On the non-financial front, RBBL faced the challenge of reshaping public perception as a government-owned entity, often viewed as inferior to private sector peers in terms of service quality and profitability. I initiated a strategic overhaul to address this challenge. I brought in nearly 2,000 fresh talents. This infusion of new energy revitalised the RBBL's workforce. Concurrently, initiatives such as the "Clean and Smart RBBL" campaigns were launched to enhance the bank's reputation and service standards. Furthermore, comprehensive system upgrades were undertaken and we modernised policies and procedures to align with industry best practices. Extensive training programs were implemented to equip employees with the necessary skills and knowledge. As a result of these concerted efforts, RBBL has evolved into a dynamic and competitive institution.
What are the benefits and drawbacks of serving as the CEO of a government-owned bank?
Working as the CEO of a government-owned bank offers certain advantages such as the trust and confidence that the public places in government institutions. This trust makes it easier to attract deposits and lend money, as people perceive government banks as stable and not solely profit-driven. However, there are also challenges associated with operating within the government banking sector.

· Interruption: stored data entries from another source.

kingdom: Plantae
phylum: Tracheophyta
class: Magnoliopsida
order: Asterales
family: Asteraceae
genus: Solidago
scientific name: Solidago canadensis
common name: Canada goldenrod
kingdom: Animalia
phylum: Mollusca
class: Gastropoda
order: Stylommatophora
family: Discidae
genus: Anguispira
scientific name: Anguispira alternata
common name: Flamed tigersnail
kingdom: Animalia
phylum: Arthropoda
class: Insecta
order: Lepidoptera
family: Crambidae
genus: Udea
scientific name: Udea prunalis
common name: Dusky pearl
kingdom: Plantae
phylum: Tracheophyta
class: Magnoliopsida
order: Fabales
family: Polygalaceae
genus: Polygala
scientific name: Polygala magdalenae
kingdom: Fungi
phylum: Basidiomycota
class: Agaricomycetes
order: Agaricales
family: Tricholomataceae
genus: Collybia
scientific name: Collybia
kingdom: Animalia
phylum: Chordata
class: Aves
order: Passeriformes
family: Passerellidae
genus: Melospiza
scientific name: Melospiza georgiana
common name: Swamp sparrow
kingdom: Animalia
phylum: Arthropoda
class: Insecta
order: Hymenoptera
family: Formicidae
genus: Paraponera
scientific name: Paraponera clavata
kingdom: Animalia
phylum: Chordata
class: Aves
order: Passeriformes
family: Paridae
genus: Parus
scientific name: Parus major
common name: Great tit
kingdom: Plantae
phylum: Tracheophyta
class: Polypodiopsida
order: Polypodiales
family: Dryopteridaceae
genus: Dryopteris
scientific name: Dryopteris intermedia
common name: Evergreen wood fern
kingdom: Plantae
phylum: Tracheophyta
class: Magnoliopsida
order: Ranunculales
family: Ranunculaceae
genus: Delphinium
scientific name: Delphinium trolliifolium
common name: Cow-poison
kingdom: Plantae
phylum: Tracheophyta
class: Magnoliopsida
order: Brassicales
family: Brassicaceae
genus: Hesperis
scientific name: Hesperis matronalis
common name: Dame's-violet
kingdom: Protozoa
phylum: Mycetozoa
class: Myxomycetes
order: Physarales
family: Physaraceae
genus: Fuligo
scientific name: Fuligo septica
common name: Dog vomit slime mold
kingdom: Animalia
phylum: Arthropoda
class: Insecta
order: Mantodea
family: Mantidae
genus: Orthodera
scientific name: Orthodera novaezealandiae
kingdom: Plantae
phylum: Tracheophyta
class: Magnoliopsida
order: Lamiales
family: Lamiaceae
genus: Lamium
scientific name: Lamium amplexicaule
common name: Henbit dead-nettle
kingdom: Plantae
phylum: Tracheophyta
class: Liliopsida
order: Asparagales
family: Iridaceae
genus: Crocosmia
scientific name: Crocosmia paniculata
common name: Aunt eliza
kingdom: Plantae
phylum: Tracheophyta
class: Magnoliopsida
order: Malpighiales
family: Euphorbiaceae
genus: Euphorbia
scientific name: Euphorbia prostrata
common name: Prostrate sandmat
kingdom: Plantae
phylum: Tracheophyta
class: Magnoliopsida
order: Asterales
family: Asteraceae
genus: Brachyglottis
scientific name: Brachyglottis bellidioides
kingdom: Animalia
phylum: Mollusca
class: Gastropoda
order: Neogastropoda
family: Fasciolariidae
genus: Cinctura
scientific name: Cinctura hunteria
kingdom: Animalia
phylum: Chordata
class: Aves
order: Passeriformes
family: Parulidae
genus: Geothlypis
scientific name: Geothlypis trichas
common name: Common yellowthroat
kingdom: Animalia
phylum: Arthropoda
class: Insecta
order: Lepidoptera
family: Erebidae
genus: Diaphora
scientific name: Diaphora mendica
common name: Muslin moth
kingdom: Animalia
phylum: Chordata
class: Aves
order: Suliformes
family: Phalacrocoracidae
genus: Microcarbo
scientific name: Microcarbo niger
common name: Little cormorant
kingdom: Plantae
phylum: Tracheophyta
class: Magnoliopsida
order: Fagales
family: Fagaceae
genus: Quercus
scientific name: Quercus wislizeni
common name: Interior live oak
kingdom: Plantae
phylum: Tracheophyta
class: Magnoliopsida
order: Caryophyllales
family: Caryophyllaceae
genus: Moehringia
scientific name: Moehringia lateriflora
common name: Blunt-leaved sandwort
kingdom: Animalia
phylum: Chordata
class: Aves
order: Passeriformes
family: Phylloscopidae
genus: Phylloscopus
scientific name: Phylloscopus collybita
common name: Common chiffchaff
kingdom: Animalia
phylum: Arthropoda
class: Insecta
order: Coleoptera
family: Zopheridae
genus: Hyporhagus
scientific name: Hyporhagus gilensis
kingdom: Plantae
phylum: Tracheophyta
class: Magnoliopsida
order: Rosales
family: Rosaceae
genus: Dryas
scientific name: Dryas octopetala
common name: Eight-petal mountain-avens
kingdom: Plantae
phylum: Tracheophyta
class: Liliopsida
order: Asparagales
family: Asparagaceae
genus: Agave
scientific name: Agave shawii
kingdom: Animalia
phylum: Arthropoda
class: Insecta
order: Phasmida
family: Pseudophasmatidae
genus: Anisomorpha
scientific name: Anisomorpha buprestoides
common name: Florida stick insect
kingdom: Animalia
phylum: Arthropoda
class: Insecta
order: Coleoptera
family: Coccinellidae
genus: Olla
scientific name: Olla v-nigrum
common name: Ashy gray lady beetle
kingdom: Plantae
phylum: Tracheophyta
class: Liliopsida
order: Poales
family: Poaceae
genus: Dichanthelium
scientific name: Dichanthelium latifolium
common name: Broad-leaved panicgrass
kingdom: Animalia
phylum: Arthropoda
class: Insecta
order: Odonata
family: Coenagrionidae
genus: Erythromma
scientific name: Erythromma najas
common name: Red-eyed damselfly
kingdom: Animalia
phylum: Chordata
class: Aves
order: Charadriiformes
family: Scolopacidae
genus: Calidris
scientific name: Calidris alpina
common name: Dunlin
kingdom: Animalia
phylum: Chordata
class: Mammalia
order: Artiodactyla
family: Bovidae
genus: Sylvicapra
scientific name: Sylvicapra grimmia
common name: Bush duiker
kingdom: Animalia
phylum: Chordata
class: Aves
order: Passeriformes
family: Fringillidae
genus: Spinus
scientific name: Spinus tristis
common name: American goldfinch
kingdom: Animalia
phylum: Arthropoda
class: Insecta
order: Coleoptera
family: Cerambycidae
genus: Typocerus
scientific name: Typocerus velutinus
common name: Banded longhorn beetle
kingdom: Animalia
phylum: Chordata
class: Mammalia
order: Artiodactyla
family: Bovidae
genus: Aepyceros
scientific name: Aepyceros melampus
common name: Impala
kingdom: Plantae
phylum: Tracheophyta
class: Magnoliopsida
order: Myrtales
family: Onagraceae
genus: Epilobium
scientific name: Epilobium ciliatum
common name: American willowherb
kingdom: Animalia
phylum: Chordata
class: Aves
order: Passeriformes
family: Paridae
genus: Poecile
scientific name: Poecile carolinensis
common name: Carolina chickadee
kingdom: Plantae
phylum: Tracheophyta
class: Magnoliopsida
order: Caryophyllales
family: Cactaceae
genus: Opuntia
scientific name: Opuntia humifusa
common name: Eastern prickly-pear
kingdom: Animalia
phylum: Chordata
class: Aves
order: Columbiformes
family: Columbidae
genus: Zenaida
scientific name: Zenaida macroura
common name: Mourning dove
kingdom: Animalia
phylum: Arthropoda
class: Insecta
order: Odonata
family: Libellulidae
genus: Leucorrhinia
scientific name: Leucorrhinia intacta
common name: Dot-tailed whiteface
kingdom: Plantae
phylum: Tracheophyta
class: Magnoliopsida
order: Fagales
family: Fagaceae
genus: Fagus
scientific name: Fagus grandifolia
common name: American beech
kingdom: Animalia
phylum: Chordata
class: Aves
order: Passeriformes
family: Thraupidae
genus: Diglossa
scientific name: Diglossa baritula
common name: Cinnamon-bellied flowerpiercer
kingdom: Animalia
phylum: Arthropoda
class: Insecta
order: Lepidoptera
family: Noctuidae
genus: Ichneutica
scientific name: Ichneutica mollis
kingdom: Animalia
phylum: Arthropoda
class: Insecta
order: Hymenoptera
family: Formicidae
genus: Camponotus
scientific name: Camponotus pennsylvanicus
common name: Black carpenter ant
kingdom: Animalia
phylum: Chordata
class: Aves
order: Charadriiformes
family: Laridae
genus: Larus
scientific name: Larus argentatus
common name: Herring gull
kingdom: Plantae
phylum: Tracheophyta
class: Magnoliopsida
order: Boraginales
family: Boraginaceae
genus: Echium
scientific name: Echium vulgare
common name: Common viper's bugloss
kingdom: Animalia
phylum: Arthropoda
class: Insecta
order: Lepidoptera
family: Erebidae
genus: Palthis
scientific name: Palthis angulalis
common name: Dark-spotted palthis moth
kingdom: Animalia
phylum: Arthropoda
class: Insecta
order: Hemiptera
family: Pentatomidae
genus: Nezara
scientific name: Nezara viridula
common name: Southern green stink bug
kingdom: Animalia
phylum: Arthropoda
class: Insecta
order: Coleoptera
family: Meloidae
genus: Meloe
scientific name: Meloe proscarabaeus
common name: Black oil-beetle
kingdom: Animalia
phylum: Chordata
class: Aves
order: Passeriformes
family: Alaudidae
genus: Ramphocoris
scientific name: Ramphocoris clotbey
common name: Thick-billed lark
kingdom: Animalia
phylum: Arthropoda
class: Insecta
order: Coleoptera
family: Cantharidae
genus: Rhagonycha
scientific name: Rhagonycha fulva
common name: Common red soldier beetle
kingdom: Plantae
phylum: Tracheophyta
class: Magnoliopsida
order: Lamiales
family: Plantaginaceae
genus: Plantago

Despite competition within the banking industry, government banks must navigate bureaucratic processes and adhere to government regulations which can hinder agility and quick decision-making. For example, RBBL has to follow the lengthy procedures associated with hiring as the government recruitment is managed by the Public Service Commission. However, candidates selected through this process tend to be highly skilled which helps compensate for the time constraints. Similarly, adhering to the government procurement process often leads to litigation, causing delays in resolving issues that significantly impact service delivery. Unlike private enterprises, RBBL cannot always act solely based on its own discretion. Despite these constraints affecting service delivery, RBBL remains competitive by effectively managing these challenges.
Government banks should prioritise services tailored to small and medium-sized enterprises (SMEs) and rural areas aligning with governmental priorities in agriculture, tourism, hydropower, and SMEs.
Are government banks essential for Nepal?
Government banks play a crucial role in Nepali economy, as they are instrumental in implementing government policy programs and priorities. However, the specific structure and number of government banks could be a matter of discussion. The recent merger discussions have highlighted the importance of capital adequacy for expanding lending capacity. The government priorities may pose challenges in allocating capital to banks, especially when considering investments in other sectors. In such scenarios, alternatives such as mergers among government banks might emerge. Moving forward, government banks should prioritise services tailored to small and medium-sized enterprises (SMEs) and rural areas aligning with governmental priorities in agriculture, tourism, hydropower, and SMEs. Nepal Rastra Bank has also already emphasised these sectors. Considering the geographic spread and accessibility challenges, particularly in remote areas where reaching a bank might take days, efforts should be made to address these gaps.
Furthermore, embracing digitisation is crucial for government banks to remain relevant and competitive in the evolving financial landscape. The digital banking system represents the future of banking, offering enhanced efficiency and accessibility to customers. Embracing digitisation will ensure government banks remain at the forefront of innovation and meet the evolving needs of customers in Nepal.